▶ Extract to read:

/---

Ilan Grapel, a rising third-year student at the Emory University School of Law, was arrested as a suspected Israeli spy in Cairo last Sunday. He is currently being detained in Egypt and may face trial within the next week.
Egyptian newspaper
Al-Ahram reported that Grapel has confessed to providing the Mossad, Israel's Institute for Intelligence and Special Operations, with daily intelligence reports and working to recruit Egyptian citizens to aid his espionage campaign. He was arrested at his hotel room last weekend.
Friends and family of 27-year-old Grapel have maintained that Grapel, who they say is spending the summer interning with Saint Andrew's Refugee Services, a non-governmental legal aid group that helps resettle refugees, is not a spy.
"He is not a Mossad spy," Irene Grapel, the student's mother, said in an interview with the
New York Post. "That's ridiculous! He's been in school for the last two years."
She added that Grapel was a supporter of the Arab cause, calling him an "Arabist."
Reuters reported on June 12 that an unnamed judiciary source said that Grapel took part in the revolt against Egypt's former president Hosni Mubarak in Tahrir Square in Cairo.
"He was there on a daily basis inciting youths towards sectarian strife. He has been distributing money to some of them," the source said.
While Egyptian officials say that Grapel has been in the country since February, when the uprisings in Cairo took place, Irene Grapel said in an interview with the
Associated Press that her son left for Cairo on May 10.
Some, including Irene and Rep. Gary Ackerman (D-N.Y.), whom Grapel interned for in 2002, have said that Grapel may have been targeted due to Facebook pictures that feature him in an Israeli uniform.
The
Al-Ahram has pulled photographs of Grapel in Tahrir Square and in Army garb from his Facebook page and printed them under headlines that read, "Mossad officer who tried to sabotage the Egyptian revolution."
Grapel, who has dual Israeli-American citizenship, was wounded in 2006 while serving in the Israeli Defense Forces during the Lebanon War.
On Tuesday, Israel's foreign minister Avigdor Lieberman also claimed that Grapel was not serving as a spy in Egypt and denied that he had been working for Israeli intelligence. In a radio interview on "Israel Radio," he said that he has "no idea" why Grapel should be detained.

\---

▶ Recorded information:
/---

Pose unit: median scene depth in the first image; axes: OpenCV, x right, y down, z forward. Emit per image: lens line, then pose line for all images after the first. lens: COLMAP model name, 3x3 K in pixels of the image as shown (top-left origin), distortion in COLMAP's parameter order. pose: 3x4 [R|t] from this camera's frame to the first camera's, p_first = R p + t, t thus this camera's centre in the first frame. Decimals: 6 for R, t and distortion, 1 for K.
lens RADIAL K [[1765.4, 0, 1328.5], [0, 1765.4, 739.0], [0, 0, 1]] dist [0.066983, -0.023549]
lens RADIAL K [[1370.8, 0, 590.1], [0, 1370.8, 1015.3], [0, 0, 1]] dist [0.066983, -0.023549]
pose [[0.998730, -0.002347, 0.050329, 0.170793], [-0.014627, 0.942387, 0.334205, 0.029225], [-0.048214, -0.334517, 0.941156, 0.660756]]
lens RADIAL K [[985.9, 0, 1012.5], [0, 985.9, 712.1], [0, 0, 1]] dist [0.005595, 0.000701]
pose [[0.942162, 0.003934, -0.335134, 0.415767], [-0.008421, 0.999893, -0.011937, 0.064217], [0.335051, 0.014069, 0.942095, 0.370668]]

\---

▶ Work to complete:
Which news outlets are named in the article on Ilan Grapel's arrest in Cairo?

▶ Answer space:
Al-Ahram, the New York Post, Reuters, the Associated Press, and Israel Radio.